5

Is there a way to determine whether a specified file contains a specified byte array (at any position) in powershell?

Something like:

fgrep --binary-files=binary "$data" "$filepath"

Of course, I can write a naive implementation:

function posOfArrayWithinArray {
    param ([byte[]] $arrayA, [byte[]]$arrayB)
    if ($arrayB.Length -ge $arrayA.Length) {
        foreach ($pos in 0..($arrayB.Length - $arrayA.Length)) {
            if ([System.Linq.Enumerable]::SequenceEqual(
                $arrayA,
                [System.Linq.Enumerable]::Skip($arrayB, $pos).Take($arrayA.Length)
            )) {return $pos}
        }
    }
    -1
}

function posOfArrayWithinFile {
    param ([byte[]] $array, [string]$filepath)
    posOfArrayWithinArray $array (Get-Content $filepath -Raw -AsByteStream)
}

// They return position or -1, but simple $false/$true are also enough for me.
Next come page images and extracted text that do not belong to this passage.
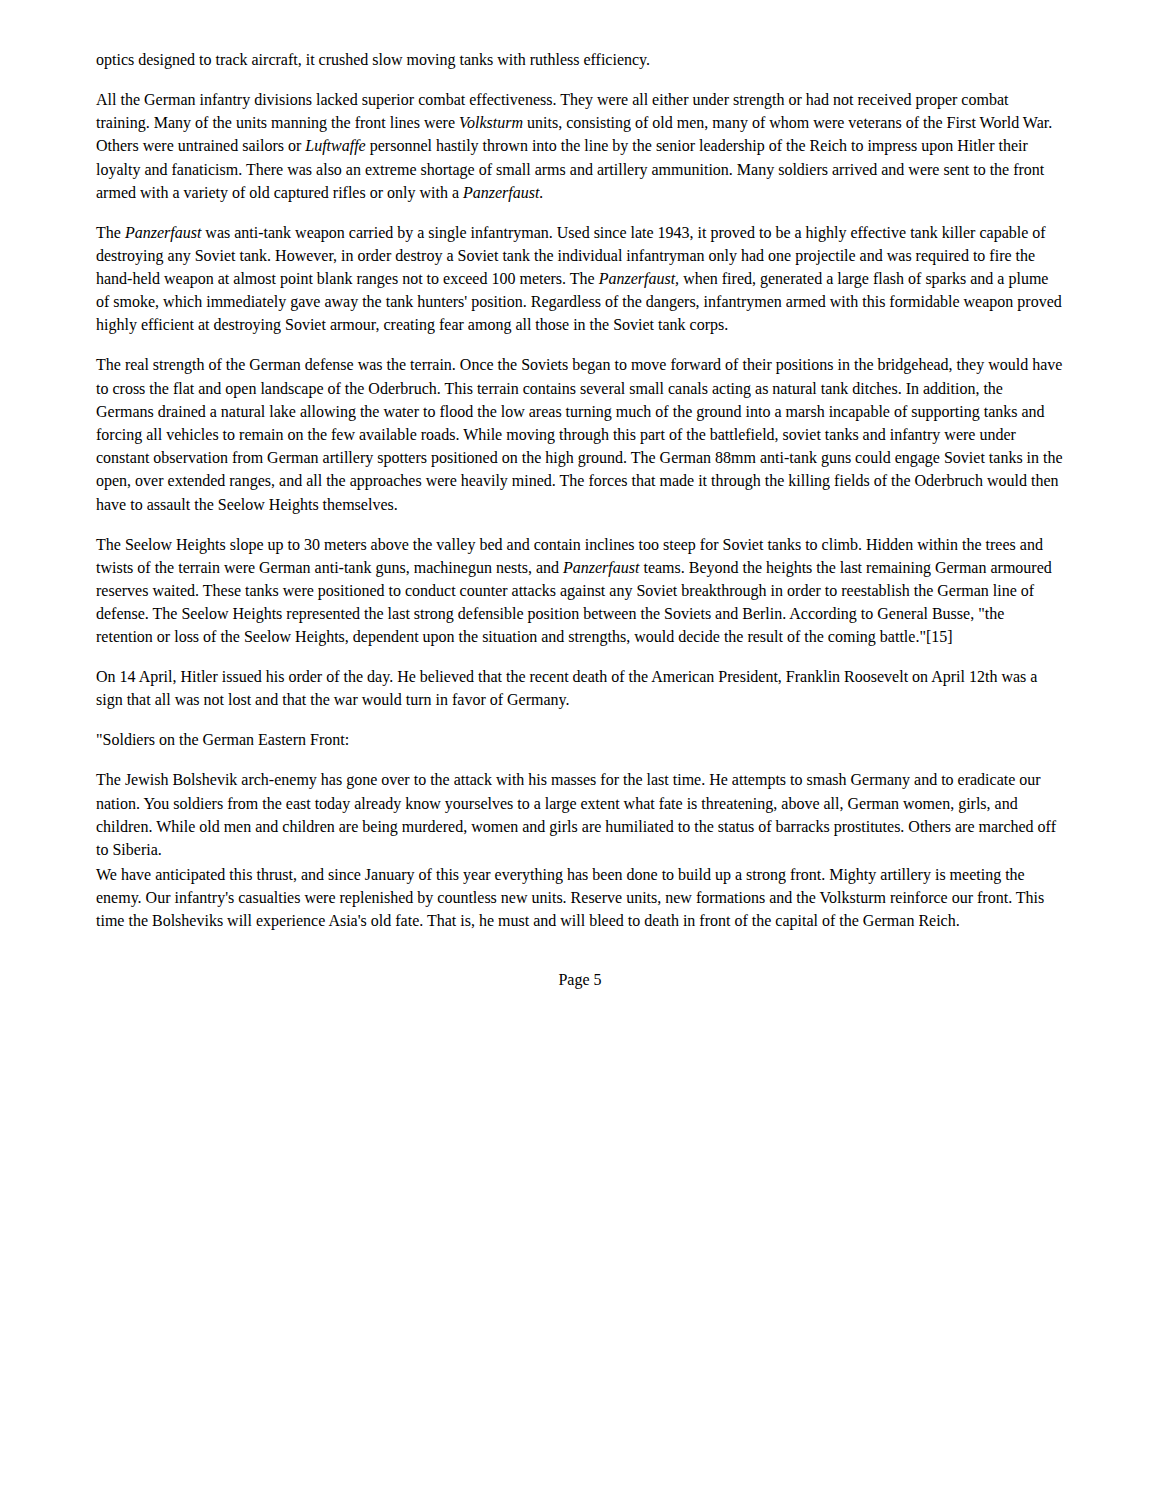optics designed to track aircraft, it crushed slow moving tanks with ruthless efficiency.
All the German infantry divisions lacked superior combat effectiveness. They were all either under strength or had not received proper combat training. Many of the units manning the front lines were Volksturm units, consisting of old men, many of whom were veterans of the First World War. Others were untrained sailors or Luftwaffe personnel hastily thrown into the line by the senior leadership of the Reich to impress upon Hitler their loyalty and fanaticism. There was also an extreme shortage of small arms and artillery ammunition. Many soldiers arrived and were sent to the front armed with a variety of old captured rifles or only with a Panzerfaust.
The Panzerfaust was anti-tank weapon carried by a single infantryman. Used since late 1943, it proved to be a highly effective tank killer capable of destroying any Soviet tank. However, in order destroy a Soviet tank the individual infantryman only had one projectile and was required to fire the hand-held weapon at almost point blank ranges not to exceed 100 meters. The Panzerfaust, when fired, generated a large flash of sparks and a plume of smoke, which immediately gave away the tank hunters' position. Regardless of the dangers, infantrymen armed with this formidable weapon proved highly efficient at destroying Soviet armour, creating fear among all those in the Soviet tank corps.
The real strength of the German defense was the terrain. Once the Soviets began to move forward of their positions in the bridgehead, they would have to cross the flat and open landscape of the Oderbruch. This terrain contains several small canals acting as natural tank ditches. In addition, the Germans drained a natural lake allowing the water to flood the low areas turning much of the ground into a marsh incapable of supporting tanks and forcing all vehicles to remain on the few available roads. While moving through this part of the battlefield, soviet tanks and infantry were under constant observation from German artillery spotters positioned on the high ground. The German 88mm anti-tank guns could engage Soviet tanks in the open, over extended ranges, and all the approaches were heavily mined. The forces that made it through the killing fields of the Oderbruch would then have to assault the Seelow Heights themselves.
The Seelow Heights slope up to 30 meters above the valley bed and contain inclines too steep for Soviet tanks to climb. Hidden within the trees and twists of the terrain were German anti-tank guns, machinegun nests, and Panzerfaust teams. Beyond the heights the last remaining German armoured reserves waited. These tanks were positioned to conduct counter attacks against any Soviet breakthrough in order to reestablish the German line of defense. The Seelow Heights represented the last strong defensible position between the Soviets and Berlin. According to General Busse, "the retention or loss of the Seelow Heights, dependent upon the situation and strengths, would decide the result of the coming battle."[15]
On 14 April, Hitler issued his order of the day. He believed that the recent death of the American President, Franklin Roosevelt on April 12th was a sign that all was not lost and that the war would turn in favor of Germany.
"Soldiers on the German Eastern Front:
The Jewish Bolshevik arch-enemy has gone over to the attack with his masses for the last time. He attempts to smash Germany and to eradicate our nation. You soldiers from the east today already know yourselves to a large extent what fate is threatening, above all, German women, girls, and children. While old men and children are being murdered, women and girls are humiliated to the status of barracks prostitutes. Others are marched off to Siberia.
We have anticipated this thrust, and since January of this year everything has been done to build up a strong front. Mighty artillery is meeting the enemy. Our infantry's casualties were replenished by countless new units. Reserve units, new formations and the Volksturm reinforce our front. This time the Bolsheviks will experience Asia's old fate. That is, he must and will bleed to death in front of the capital of the German Reich.
Page 5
— but it's extremely slow.

Sasha
  • 3,599
  • 1
  • 31
  • 52
  • `[byte]$(get-content -path "C:\Thing") | findstr "word"`? – Nico Nekoru Jun 16 '20 at 03:26
  • @NekoMusume, do you mean `[byte[]]$(get-content -path "C:\Thing" -AsByteStream) | findstr "word"`? AFAIK, it doesn't guarantee to work with non-text data. And besides that it's even slower. – Sasha Jun 16 '20 at 03:46
  • 2
    What kind of performance you are looking for? How long byte patterns are you looking for? How big files are you processing? – vonPryz Jun 16 '20 at 08:40
  • @vonPryz, searching 0.5 MiB fragment within 100 MiB sequence takes more than 5 minutes. It's extremely long for modern PCs (I agree to wait seconds or even tens of seconds but not minutes). – Sasha Jun 16 '20 at 20:50

4 Answers4

3

Sorry, for the additional answer. It is not usual to do so, but the universal question intrigues me and the approach and information of my initial "using -Like" answer is completely different. Btw, if you looking for a positive response to the question "I believe that it must exist in .NET" to accept an answer, it probably not going to happen, the same quest exists for StackOverflow searches in combination with C#, .Net or Linq.
Anyways, the fact that nobody is able to find the single assumed .Net command for this so far, it is quiet understandable that several semi-.Net solutions are being purposed instead but I believe that this will cause some undesired overhead for a universal function.
Assuming that you ByteArray (the byte array being searched) and SearchArray (the byte array to be searched) are completely random. There is only a 1/256 chance that each byte in the ByteArray will match the first byte of the SearchArray. In that case you don't have to look further, and if it does match, the chance that the second byte also matches is 1/2562, etc. Meaning that the inner loop will only run about 1.004 times as much as the outer loop. In other words, the performance of everything outside the inner loop (but in the outer loop) is almost as important as what is in the inner loop!
Note that this also implies that the chance a 500Kb random sequence exists in a 100Mb random sequence is virtually zero. (So, how random are your given binary sequences actually?, If they are far from random, I think you need to add some more details to your question). A worse case scenario for my assumption will be a ByteArray existing of the same bytes (e.g. 0, 0, 0, ..., 0, 0, 0) and a SearchArray of the same bytes ending with a different byte (e.g. 0, 0, 0, ..., 0, 0, 1).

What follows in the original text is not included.